> [What you will do]: How many of the lines in the material underneath include the string "deudas"? State the number only.

> [Information shown]:
##########
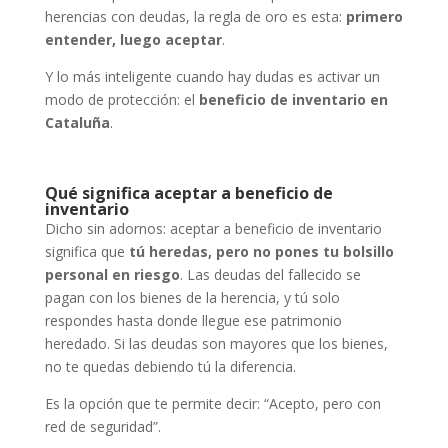
herencias con deudas, la regla de oro es esta:
primero
entender, luego aceptar
.
Y lo más inteligente cuando hay dudas es activar un
modo de protección: el
beneficio de inventario en
Cataluña
.
Qué significa aceptar a beneficio de
inventario
Dicho sin adornos: aceptar a beneficio de inventario
significa que
tú heredas, pero no pones tu bolsillo
personal en riesgo
. Las deudas del fallecido se
pagan con los bienes de la herencia, y tú solo
respondes hasta donde llegue ese patrimonio
heredado. Si las deudas son mayores que los bienes,
no te quedas debiendo tú la diferencia.
Es la opción que te permite decir: “Acepto, pero con
red de seguridad”.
##########
> [Answer section]: 3